* Extrait du document:

Interview par des étudiants de l'Ecole d'architecture de Versailles
25 | 11 | 2015
Dans un article sur le contemporain, Lucie Campos Mitchell, docteur en littérature comparée, nomme les traits de caractéristique du temps présent, et évoque le contemporain comme la « conscience d’une histoire inachevée ». Qu’est-ce que cela vous évoque pour l’architecture ou autres disciplines ?
C’est intéressant comme regard pour la littérature contemporaine, si on considère que l’histoire propre aux lettres pourrait être le socle de son développement actuel. Or, avancer qu’elle en serait la conscience, c’est peut-être fonctionner à l’envers. Car c’est certainement l’histoire (inachevée ou non), plus que la littérature contemporaine, qui peut tenir ce rôle. En tout état de cause, en architecture, la réflexion et la production contemporaines ne se placent pas en conscience de ce qui les précède, tellement les écarts entre les différentes périodes et les styles qu’elles ont portés auront été autonomes et se seront achevés parfois plus vite qu’ils se seront manifestés. On pourrait dire que contrairement à la littérature, le contemporain classique (celui qui ne cherche pas à s’imposer comme style absolu du moment) pourrait peut-être endosser ce rôle de conscience d’histoires inachevées, mais certainement pas celles du post-modernisme ou du formalisme stérile des dernières décennies, étapes incarnées par GRAVES, BOFFIL et HADID ou COOP HIMMELBLAU.
Le contemporain en architecture n’est donc que la conscience de lui-même et s’il doit saisir quelque chose de sa propre histoire c’est d’abord l’apprentissage de ce qui est constant et têtu dans l’art de construire, c’est la conscience du poids total de la matière, de sa mise en œuvre ou de sa pérennité.
Un architecte ne doit donc pas être juste un artiste ?
Il doit l’être, mais ne doit pas s’arrêter sur ce statut dont les bases sont d’un autre temps. Par la force des choses, qu’elles soient d’ordre politique, économique ou stratégique, on veut faire de nous des illustrateurs, des illusionnistes du bâti, des designers de façades convenues, des complices, en sorte, de la carence. Et si le sens artistique l’extrait du magma esthétique dans lequel on lui demande d’évoluer, il ne peut pas, pour autant, s’en satisfaire. Reconquérir le domaine des idées, retrouver le sens de l’opérationnel, celui des assemblages savants et des mécanismes de la construction, rassurer les autres de la justesse de ses analyses synthétiques, sont autant d’actions qui peuvent compléter sa vision d’artiste.

* Mise en pratique:
[a] Imprimez le passage de l'entretien compris entre « Il doit l’être, mais » et « sa vision d’artiste. », ces deux extrémités incluses.
[b] Relevez dans l'entretien tous les noms cités comme incarnant le post-modernisme ou le formalisme stérile des dernières décennies.
[c] Poursuivez l'entretien sur l'architecture contemporaine à la suite de sa dernière phrase.

Entrées enregistrées
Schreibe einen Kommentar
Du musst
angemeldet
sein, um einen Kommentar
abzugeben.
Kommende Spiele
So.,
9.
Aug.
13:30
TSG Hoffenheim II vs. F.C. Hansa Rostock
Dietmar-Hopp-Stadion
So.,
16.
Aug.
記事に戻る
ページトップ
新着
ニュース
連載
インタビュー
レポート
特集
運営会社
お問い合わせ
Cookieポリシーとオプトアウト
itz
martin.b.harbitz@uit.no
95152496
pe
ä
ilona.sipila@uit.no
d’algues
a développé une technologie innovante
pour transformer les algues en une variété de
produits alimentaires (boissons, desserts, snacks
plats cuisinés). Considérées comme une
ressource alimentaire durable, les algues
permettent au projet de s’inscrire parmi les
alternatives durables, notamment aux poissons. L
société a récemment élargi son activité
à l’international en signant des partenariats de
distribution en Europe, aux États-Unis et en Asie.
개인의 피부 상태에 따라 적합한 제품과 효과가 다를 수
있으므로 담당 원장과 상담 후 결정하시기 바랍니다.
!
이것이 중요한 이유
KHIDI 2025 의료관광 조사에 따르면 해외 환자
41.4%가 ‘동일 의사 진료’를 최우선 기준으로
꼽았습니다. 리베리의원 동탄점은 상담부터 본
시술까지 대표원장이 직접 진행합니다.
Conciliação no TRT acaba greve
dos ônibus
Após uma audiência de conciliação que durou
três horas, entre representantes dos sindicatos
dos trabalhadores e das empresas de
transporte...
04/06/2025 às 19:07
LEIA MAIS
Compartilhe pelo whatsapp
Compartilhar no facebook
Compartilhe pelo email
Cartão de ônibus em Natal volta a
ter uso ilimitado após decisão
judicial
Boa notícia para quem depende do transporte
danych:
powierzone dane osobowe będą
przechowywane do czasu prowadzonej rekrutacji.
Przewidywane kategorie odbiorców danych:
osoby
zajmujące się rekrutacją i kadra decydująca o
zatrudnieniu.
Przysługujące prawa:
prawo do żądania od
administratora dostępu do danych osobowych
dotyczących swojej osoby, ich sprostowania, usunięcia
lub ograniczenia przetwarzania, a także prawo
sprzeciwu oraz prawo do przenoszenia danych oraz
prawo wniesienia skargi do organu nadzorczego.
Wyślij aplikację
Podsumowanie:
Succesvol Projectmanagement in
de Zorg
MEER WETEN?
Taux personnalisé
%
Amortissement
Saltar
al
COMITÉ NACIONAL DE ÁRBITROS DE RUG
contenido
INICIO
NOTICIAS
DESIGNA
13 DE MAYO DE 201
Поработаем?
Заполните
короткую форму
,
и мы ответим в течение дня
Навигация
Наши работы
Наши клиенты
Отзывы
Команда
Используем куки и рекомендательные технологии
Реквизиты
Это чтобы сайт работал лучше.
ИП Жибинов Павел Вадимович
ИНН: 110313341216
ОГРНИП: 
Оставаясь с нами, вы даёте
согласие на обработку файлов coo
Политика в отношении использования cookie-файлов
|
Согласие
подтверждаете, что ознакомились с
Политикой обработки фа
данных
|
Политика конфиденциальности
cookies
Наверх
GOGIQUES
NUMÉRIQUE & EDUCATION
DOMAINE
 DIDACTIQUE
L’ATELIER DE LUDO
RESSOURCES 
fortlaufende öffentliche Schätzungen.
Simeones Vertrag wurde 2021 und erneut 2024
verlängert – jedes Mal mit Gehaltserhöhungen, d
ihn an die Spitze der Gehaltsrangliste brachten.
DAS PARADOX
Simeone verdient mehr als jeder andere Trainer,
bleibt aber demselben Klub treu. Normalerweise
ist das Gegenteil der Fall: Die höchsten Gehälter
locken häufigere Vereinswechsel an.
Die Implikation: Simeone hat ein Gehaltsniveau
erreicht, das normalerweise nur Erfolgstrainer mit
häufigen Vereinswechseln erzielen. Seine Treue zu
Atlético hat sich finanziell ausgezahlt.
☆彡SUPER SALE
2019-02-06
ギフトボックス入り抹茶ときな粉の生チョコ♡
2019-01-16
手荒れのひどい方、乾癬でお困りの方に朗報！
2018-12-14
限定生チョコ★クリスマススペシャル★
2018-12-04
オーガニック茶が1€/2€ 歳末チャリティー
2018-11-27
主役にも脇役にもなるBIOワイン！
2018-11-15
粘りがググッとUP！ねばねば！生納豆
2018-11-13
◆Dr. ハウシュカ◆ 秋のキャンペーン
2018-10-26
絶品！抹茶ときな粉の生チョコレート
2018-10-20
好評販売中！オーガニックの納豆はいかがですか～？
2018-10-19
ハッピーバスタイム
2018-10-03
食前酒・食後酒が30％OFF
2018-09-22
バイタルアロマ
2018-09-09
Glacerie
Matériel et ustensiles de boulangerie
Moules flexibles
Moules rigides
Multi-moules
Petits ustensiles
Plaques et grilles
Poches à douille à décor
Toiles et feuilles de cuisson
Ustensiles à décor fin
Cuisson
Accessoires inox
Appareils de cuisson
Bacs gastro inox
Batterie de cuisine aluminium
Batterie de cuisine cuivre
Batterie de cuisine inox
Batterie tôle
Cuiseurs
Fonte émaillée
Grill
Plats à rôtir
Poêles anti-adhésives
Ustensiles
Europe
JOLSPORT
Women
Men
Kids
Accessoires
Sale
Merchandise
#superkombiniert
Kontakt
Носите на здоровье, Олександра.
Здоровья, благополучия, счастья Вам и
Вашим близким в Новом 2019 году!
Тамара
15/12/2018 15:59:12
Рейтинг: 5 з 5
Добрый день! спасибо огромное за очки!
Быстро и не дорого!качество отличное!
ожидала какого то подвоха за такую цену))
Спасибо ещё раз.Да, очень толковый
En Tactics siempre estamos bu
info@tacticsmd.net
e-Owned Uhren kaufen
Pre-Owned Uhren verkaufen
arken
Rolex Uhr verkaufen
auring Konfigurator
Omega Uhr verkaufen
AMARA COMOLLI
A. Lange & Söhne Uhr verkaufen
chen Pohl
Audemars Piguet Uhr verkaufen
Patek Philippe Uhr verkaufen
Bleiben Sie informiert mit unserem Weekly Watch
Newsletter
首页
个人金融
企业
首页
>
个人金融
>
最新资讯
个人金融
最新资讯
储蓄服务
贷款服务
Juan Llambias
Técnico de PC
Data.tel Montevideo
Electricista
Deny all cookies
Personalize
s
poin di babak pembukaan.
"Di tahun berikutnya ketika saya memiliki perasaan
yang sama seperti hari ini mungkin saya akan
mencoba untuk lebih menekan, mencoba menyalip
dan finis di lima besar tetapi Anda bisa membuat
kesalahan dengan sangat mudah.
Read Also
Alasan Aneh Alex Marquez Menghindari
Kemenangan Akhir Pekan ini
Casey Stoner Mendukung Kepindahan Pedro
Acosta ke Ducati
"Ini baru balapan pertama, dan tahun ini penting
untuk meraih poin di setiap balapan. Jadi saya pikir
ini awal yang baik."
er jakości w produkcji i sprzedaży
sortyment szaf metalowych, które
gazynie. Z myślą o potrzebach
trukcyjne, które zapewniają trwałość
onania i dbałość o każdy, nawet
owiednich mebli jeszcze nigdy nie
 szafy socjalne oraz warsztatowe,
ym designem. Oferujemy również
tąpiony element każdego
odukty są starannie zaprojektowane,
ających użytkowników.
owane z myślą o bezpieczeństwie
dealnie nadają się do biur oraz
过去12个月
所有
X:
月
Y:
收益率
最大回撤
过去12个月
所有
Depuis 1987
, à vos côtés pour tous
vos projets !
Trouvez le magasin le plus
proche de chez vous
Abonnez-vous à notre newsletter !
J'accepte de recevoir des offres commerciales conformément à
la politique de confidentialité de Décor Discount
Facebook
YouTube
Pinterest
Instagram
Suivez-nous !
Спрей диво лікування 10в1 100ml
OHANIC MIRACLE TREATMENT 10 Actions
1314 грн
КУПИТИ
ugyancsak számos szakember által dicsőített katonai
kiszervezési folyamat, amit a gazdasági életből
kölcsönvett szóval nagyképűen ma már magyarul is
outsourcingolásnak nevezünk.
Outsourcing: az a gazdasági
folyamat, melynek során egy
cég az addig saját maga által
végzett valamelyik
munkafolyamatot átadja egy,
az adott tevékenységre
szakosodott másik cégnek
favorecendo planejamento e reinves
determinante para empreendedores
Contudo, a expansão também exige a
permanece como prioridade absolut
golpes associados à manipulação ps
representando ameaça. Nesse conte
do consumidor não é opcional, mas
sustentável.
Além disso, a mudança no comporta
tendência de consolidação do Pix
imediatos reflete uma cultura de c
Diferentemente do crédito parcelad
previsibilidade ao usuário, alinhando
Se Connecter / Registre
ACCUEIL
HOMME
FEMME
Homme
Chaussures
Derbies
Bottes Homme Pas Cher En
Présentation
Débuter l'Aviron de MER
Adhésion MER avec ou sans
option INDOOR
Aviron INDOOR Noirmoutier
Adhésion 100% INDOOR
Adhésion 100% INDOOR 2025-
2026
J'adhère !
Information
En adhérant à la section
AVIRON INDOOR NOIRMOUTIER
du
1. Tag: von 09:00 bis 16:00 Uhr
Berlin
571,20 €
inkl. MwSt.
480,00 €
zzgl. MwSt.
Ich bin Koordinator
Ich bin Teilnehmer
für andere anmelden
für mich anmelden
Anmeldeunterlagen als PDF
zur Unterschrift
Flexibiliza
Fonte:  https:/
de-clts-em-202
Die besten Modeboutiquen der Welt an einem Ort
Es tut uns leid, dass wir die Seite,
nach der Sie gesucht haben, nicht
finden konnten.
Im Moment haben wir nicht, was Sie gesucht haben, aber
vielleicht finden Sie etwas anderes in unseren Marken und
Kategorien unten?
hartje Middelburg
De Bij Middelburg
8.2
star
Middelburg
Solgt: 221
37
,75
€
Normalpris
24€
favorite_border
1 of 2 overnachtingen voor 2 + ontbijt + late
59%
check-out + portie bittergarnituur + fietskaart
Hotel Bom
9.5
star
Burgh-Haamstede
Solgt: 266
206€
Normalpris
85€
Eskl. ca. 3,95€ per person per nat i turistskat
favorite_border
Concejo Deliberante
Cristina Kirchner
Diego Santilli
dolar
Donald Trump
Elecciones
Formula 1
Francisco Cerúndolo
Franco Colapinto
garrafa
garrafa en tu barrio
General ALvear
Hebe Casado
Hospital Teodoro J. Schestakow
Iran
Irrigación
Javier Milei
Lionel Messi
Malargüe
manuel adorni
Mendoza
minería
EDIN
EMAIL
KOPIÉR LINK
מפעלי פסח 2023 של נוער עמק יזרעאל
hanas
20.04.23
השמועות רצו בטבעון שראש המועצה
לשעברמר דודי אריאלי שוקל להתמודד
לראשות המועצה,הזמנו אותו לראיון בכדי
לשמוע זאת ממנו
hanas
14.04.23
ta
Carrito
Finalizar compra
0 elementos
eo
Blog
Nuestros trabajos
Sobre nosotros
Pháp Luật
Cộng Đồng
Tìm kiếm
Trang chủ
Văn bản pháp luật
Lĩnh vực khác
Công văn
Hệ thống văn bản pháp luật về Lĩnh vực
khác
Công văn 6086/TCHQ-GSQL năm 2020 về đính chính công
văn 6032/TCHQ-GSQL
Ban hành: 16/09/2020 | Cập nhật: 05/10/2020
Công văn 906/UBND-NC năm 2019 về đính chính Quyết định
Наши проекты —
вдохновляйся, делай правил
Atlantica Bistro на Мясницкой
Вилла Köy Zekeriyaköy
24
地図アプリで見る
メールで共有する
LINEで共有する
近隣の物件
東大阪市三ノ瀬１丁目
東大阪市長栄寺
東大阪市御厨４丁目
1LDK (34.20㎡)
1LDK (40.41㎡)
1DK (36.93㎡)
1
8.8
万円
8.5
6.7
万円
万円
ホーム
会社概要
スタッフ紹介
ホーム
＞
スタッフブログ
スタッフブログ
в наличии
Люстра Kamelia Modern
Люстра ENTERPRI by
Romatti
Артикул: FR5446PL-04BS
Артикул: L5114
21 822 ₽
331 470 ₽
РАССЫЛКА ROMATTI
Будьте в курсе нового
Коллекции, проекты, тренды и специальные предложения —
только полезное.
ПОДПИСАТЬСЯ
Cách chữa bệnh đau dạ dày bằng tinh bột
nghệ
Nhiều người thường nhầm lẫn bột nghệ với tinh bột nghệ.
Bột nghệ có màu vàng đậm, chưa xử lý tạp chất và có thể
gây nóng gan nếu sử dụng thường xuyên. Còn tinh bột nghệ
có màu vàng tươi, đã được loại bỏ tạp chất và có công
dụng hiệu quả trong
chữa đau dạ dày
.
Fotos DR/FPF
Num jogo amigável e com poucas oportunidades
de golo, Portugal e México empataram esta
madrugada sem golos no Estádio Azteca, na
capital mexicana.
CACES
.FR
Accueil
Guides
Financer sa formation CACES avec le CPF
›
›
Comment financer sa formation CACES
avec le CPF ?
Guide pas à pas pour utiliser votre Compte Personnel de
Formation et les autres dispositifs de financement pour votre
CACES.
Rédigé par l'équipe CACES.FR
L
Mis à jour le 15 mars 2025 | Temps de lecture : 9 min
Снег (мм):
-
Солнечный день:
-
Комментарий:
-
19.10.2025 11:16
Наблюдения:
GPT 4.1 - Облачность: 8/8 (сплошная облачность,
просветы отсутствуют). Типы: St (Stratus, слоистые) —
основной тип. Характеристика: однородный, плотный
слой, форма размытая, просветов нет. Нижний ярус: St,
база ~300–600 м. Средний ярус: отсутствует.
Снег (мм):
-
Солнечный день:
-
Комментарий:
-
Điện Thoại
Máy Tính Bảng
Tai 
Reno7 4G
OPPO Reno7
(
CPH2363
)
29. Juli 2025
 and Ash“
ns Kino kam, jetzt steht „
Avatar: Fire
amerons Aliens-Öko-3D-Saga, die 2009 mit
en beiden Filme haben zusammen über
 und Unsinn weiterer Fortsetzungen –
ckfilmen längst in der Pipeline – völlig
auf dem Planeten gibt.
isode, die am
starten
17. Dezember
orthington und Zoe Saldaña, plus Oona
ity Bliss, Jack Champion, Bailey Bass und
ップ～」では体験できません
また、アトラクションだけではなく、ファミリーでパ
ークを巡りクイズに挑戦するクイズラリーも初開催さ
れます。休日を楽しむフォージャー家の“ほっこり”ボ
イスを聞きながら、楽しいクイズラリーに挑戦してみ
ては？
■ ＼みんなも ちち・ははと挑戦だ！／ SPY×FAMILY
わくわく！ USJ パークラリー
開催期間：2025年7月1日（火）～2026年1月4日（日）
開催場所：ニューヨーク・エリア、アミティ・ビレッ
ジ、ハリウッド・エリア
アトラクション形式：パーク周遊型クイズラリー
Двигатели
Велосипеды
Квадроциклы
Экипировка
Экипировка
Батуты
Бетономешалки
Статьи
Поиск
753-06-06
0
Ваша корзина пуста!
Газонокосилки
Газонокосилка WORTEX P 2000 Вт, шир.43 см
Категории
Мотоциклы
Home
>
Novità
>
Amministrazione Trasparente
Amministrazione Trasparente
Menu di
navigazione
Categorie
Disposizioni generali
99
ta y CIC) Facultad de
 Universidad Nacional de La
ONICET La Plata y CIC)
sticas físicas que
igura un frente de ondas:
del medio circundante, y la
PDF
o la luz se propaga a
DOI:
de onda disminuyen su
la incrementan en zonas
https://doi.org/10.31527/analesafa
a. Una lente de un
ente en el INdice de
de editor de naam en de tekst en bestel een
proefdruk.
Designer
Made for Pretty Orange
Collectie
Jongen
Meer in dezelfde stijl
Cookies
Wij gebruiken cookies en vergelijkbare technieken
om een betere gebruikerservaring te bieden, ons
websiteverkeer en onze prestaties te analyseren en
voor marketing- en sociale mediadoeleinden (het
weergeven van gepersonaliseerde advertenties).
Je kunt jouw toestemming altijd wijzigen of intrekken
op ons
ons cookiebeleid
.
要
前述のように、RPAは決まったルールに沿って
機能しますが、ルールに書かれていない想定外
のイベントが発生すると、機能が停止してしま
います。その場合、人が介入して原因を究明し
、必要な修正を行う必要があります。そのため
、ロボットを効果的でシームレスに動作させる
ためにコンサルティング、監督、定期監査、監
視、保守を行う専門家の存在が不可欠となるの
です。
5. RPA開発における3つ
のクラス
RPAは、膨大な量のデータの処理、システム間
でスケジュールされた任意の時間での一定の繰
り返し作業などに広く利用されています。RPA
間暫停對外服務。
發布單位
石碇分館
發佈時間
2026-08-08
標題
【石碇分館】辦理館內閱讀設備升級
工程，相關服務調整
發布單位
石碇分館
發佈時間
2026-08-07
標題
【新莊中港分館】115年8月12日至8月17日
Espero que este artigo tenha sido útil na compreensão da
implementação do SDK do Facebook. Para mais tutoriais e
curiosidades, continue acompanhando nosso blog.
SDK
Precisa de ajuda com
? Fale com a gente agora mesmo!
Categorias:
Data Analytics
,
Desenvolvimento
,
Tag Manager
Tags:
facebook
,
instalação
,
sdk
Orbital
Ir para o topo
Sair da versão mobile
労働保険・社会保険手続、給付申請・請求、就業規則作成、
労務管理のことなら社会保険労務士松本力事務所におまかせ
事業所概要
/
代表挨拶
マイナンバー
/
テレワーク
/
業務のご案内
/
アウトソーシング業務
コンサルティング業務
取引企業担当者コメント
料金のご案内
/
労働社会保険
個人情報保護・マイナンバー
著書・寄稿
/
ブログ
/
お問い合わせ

* Vos réponses:
[a]
Il doit l’être, mais ne doit pas s’arrêter sur ce statut dont les bases sont d’un autre temps. Par la force des choses, qu’elles soient d’ordre politique, économique ou stratégique, on veut faire de nous des illustrateurs, des illusionnistes du bâti, des designers de façades convenues, des complices, en sorte, de la carence. Et si le sens artistique l’extrait du magma esthétique dans lequel on lui demande d’évoluer, il ne peut pas, pour autant, s’en satisfaire. Reconquérir le domaine des idées, retrouver le sens de l’opérationnel, celui des assemblages savants et des mécanismes de la construction, rassurer les autres de la justesse de ses analyses synthétiques, sont autant d’actions qui peuvent compléter sa vision d’artiste.

[b] GRAVES, BOFFIL, HADID, COOP HIMMELBLAU

[c]
Vous travaillez beaucoup sur la mutabilité, la disponibilité, la réversibilité des bâtiments. Vous avez d’ailleurs déclaré que si vous deviez vous attribuer un style, ce serait celui de la « disponibilité ». Pourriez-vous nous parler un peu plus de cette idée ?
La disponibilité c’est précisément le contraire du style. C’est la manière de répondre à toutes les situations qu’on vous propose sans avoir nécessairement besoin de ressortir tout ce que vous savez ou que vous auriez fait auparavant, en cherchant à ce qu’on vous identifie immédiatement. C’est la façon la plus adaptée au monde moderne pour répondre à la question qui vous est posée, avec l’idée de puiser dans une réserve d’idées et dans un stock d’expériences assez grandes pour être en mesure de les réassembler différemment, à chaque fois. Rester disponible, c’est éviter de se répéter, mais en restant conscient que vos interlocuteurs qui ne cherchent pas toujours à vouloir disposer d’une réponse originale ou juste, préfèrent souvent avoir la même réponse que leur voisin, ceci quel qu’en soit le contexte. C’est un choix parfois dangereux qui vous met hors champs de ce qu’on convient d’appeler la cohérence d’une œuvre, considéré plutôt à partir de la continuité rigoureuse d’un style.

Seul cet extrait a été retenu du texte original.